» Material provided
----

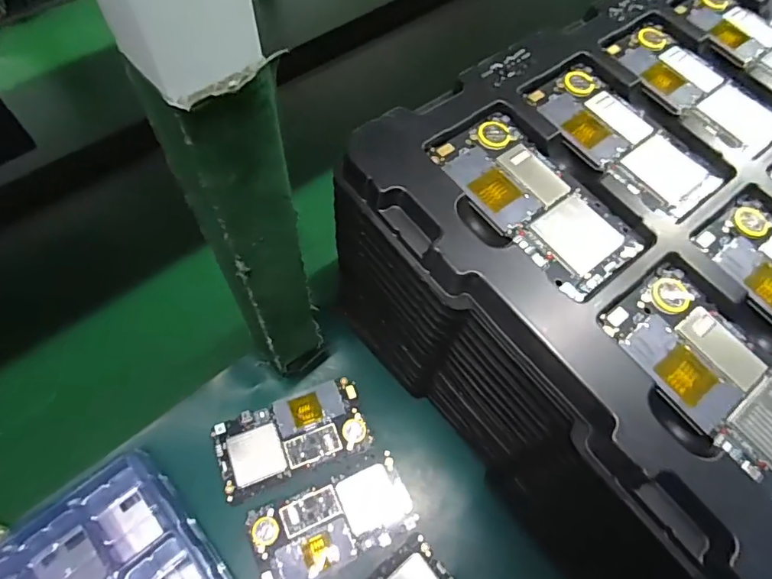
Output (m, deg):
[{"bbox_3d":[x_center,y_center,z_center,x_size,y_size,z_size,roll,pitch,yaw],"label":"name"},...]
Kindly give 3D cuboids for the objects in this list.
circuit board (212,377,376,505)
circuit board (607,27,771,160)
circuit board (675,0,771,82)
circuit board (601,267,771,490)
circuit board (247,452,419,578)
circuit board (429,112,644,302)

----

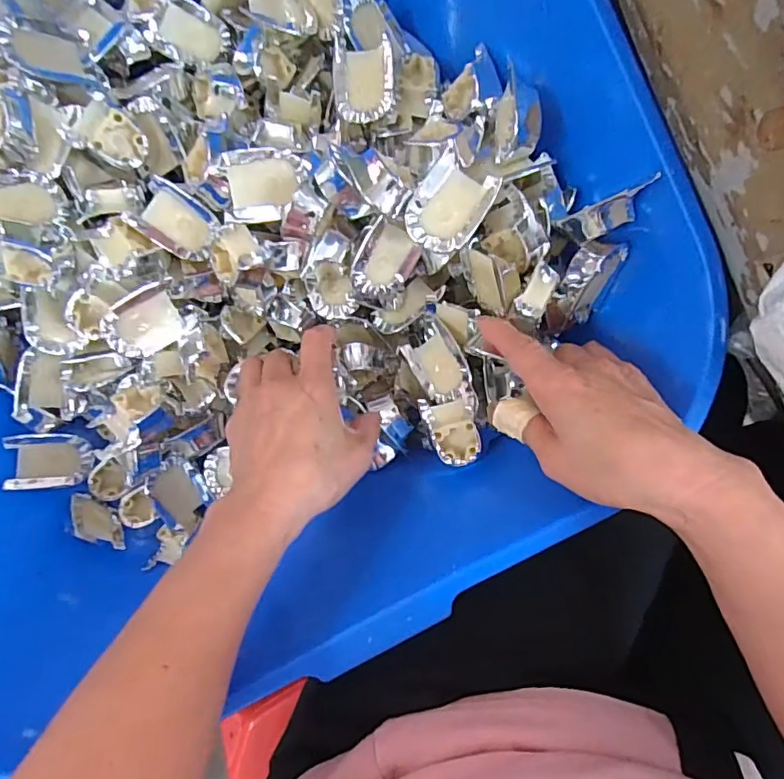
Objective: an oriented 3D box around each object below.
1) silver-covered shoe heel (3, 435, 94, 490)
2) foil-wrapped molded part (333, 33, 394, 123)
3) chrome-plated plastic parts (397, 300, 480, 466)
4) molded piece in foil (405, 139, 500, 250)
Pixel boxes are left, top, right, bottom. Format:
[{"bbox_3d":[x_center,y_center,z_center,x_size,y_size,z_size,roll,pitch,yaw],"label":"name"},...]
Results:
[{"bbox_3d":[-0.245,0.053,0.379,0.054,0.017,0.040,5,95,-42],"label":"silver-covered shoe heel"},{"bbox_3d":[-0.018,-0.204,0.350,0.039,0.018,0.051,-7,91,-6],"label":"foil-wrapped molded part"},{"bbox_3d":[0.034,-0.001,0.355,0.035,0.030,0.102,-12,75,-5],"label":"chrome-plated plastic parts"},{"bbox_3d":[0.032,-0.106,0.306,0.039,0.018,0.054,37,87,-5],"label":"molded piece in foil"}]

----

» Action item
Determine the number of lines in the entries that hold the string "circuit"; write that number and nothing else.

» Written solution
6